Text provided ▸

In the 10 full NHL seasons before that drought (1984-1985 – 1995-1996, because the 94-95 season was shortened due to the strike) the plateau was reached 21 times (in order: Mike Bossy, Wayne Gretzky (2 times), Jari Kurri (2 times), Mario Lemieux (4 times), Bernie Nicholls, Steve Yzerman (2 times), Brett Hull (3 times), Alexander Mogilny, Teemu Selanne, Pavel Bure (2 times), Luc Robitaille, and Jaromir Jagr).

So why has reaching the 60-goal mark become so rare?

1. Expansion

Between the years of 1967 and 1979 the NHL added 15 teams. So in 12 years the size of the league grew to three and a half times its original size. Did the talent pool during this stretch expand at a similar rate? Probably not. Yes there were the baby-boomers, and hockey was becoming more popular, but not enough to stretch out the talent from 6 teams to 21 teams. So, the average talent of an NHL player was at its lowest between 1967 and the mid 90s. Thus the players that would have been really good prior to 1967 were now even better thanks to weaker competition. And so the 60 goal scorer was born in 1971 when Phil Esposito lit 76 lamps. It could be argued that the 60-goal scorer was purely a product of weaker competition, and by the mid-90s when the talent pool finally grew to the size of the NHL, it became extinct.

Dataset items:
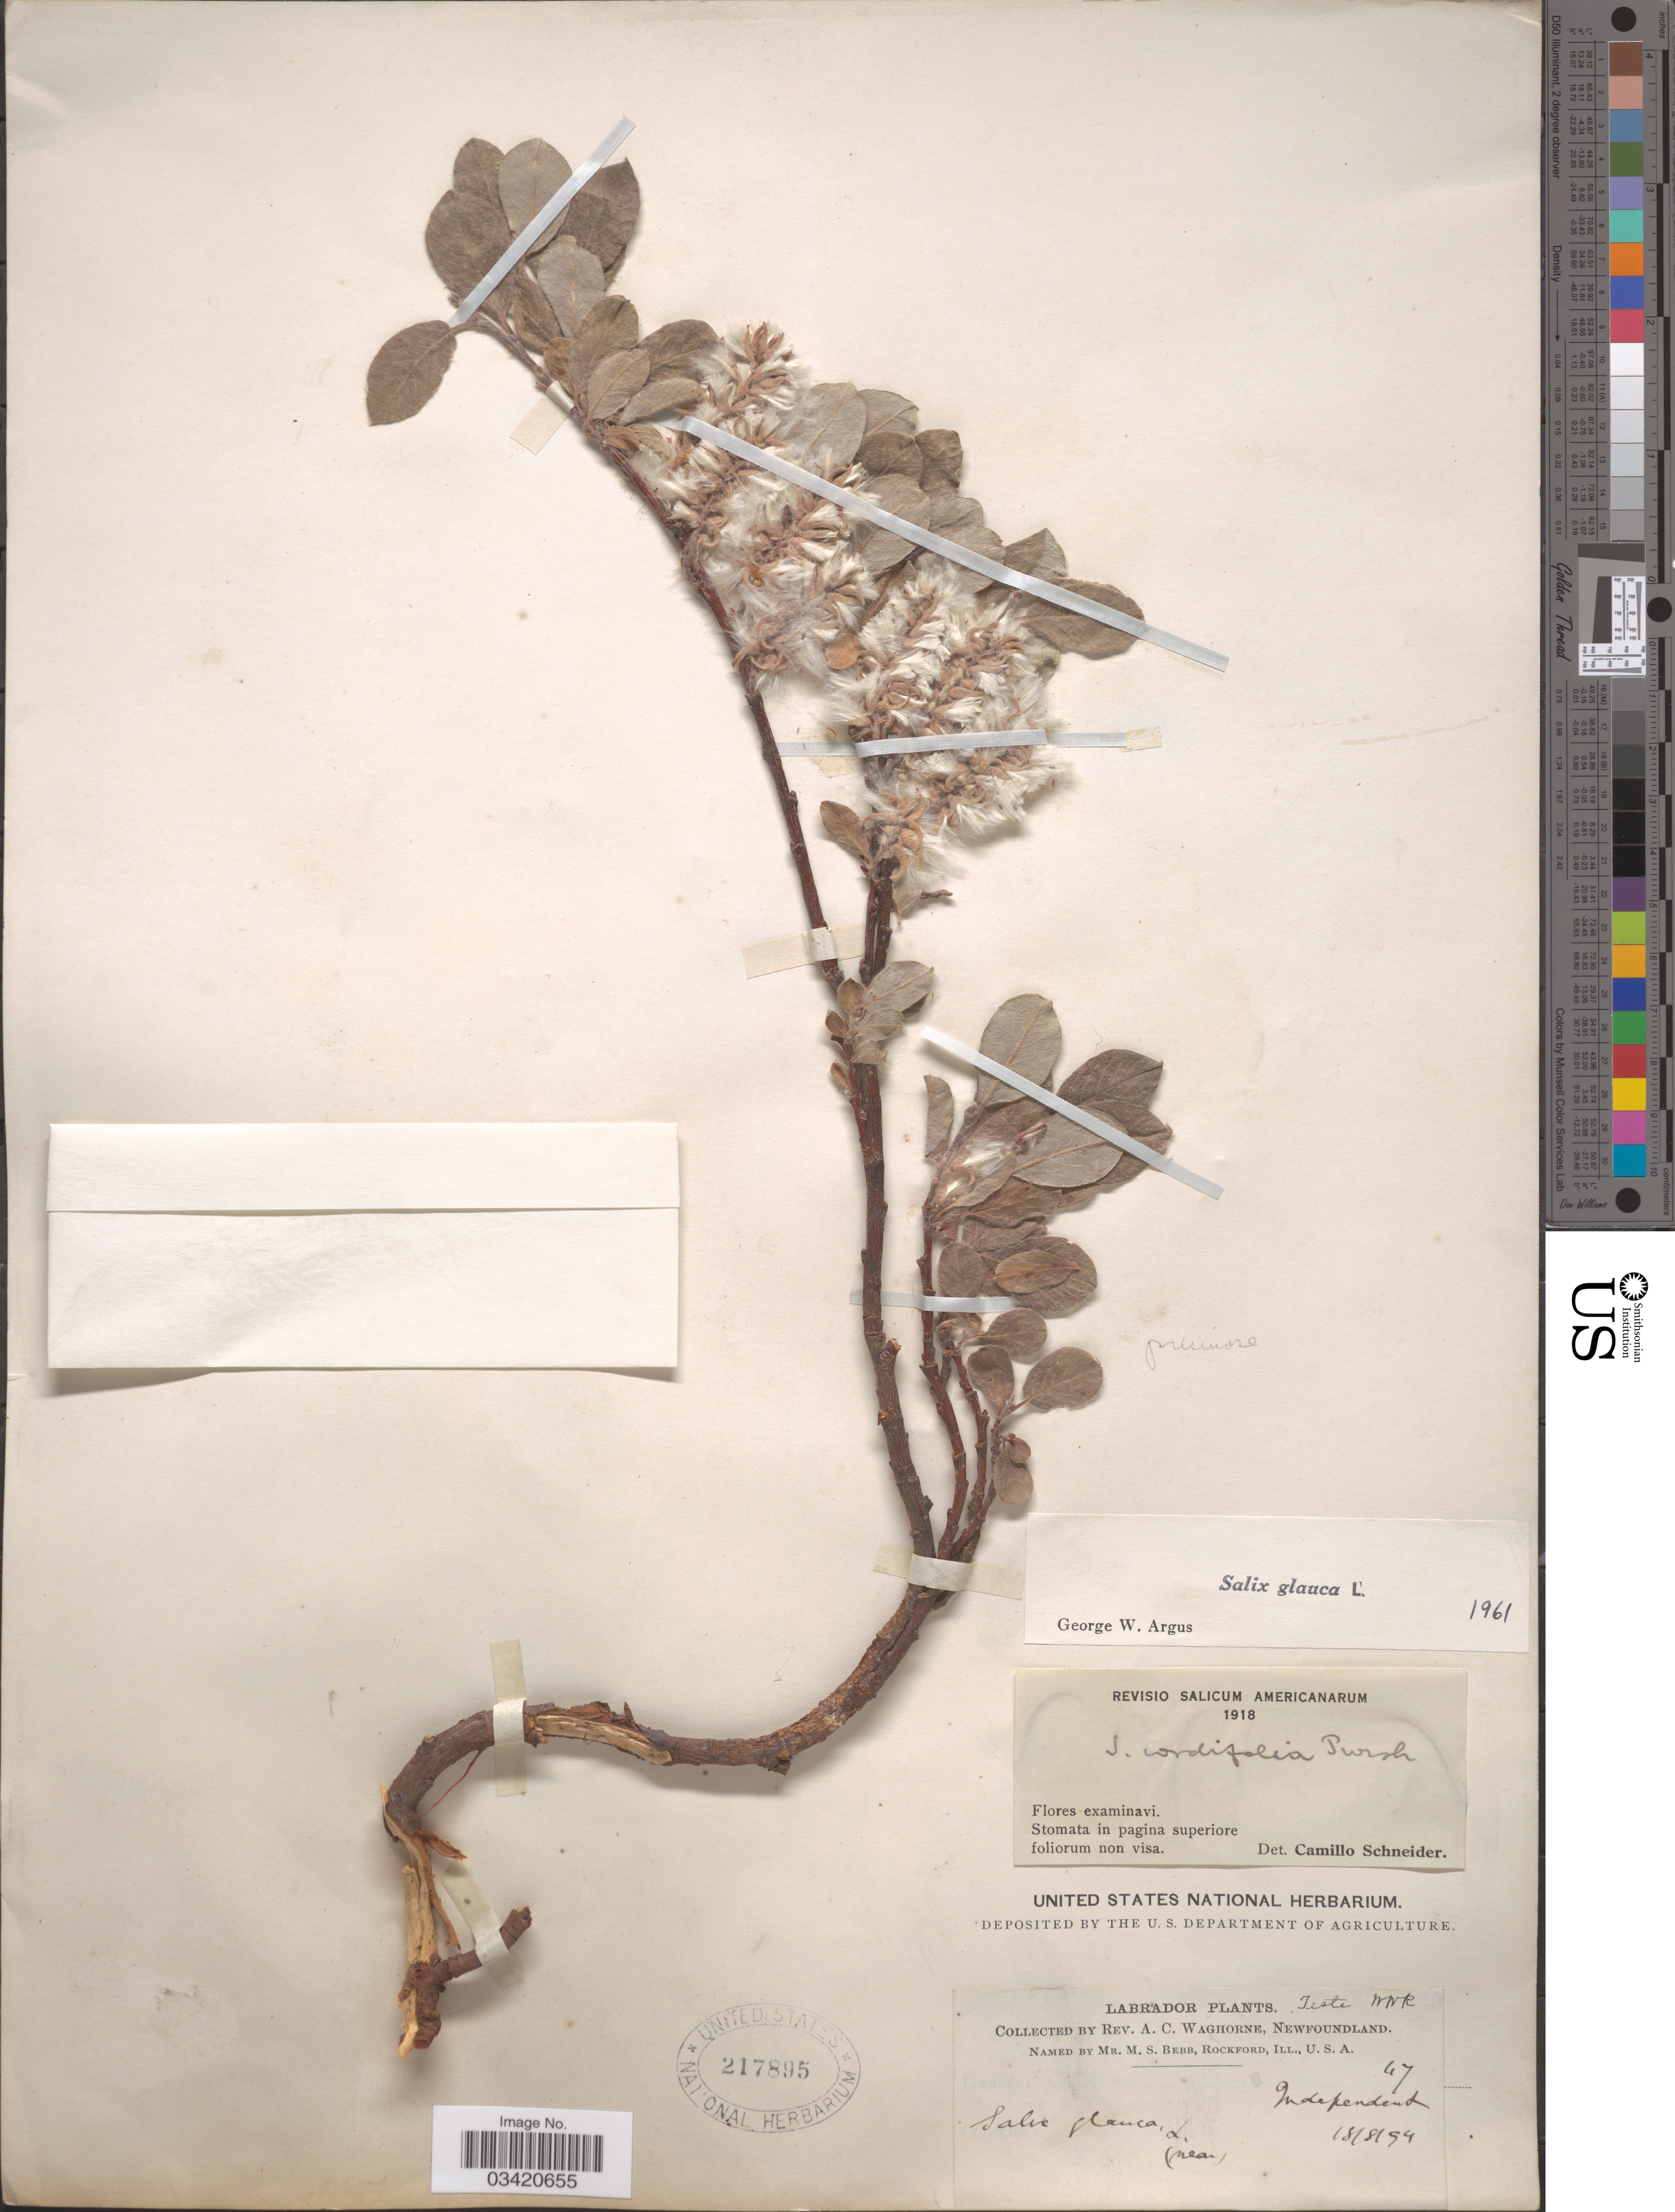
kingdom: Plantae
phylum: Tracheophyta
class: Magnoliopsida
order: Malpighiales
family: Salicaceae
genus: Salix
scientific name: Salix glauca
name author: L.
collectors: A. Waghorne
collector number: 47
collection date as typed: Transcribed d/m/y: 18/8/94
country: Canada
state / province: Newfoundland and Labrador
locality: Labrador. Independent.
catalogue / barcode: US 217895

Problems to work on ▸
a) Return verbatim the portion of the passage on NHL scoring starting with "1. Expansion" and going on through "it became extinct.".
b) Answer these questions from the passage on NHL scoring:
(i) How many times was the plateau reached in the 10 full NHL seasons before the drought?
(ii) How many teams did the NHL add between 1967 and 1979?
(iii) Which player scored 76 goals in 1971?
The entries are not required for any of the work requested here.

Solutions ▸
a)
1. Expansion

Between the years of 1967 and 1979 the NHL added 15 teams. So in 12 years the size of the league grew to three and a half times its original size. Did the talent pool during this stretch expand at a similar rate? Probably not. Yes there were the baby-boomers, and hockey was becoming more popular, but not enough to stretch out the talent from 6 teams to 21 teams. So, the average talent of an NHL player was at its lowest between 1967 and the mid 90s. Thus the players that would have been really good prior to 1967 were now even better thanks to weaker competition. And so the 60 goal scorer was born in 1971 when Phil Esposito lit 76 lamps. It could be argued that the 60-goal scorer was purely a product of weaker competition, and by the mid-90s when the talent pool finally grew to the size of the NHL, it became extinct.

b)
(i) 21 times
(ii) 15 teams
(iii) Phil Esposito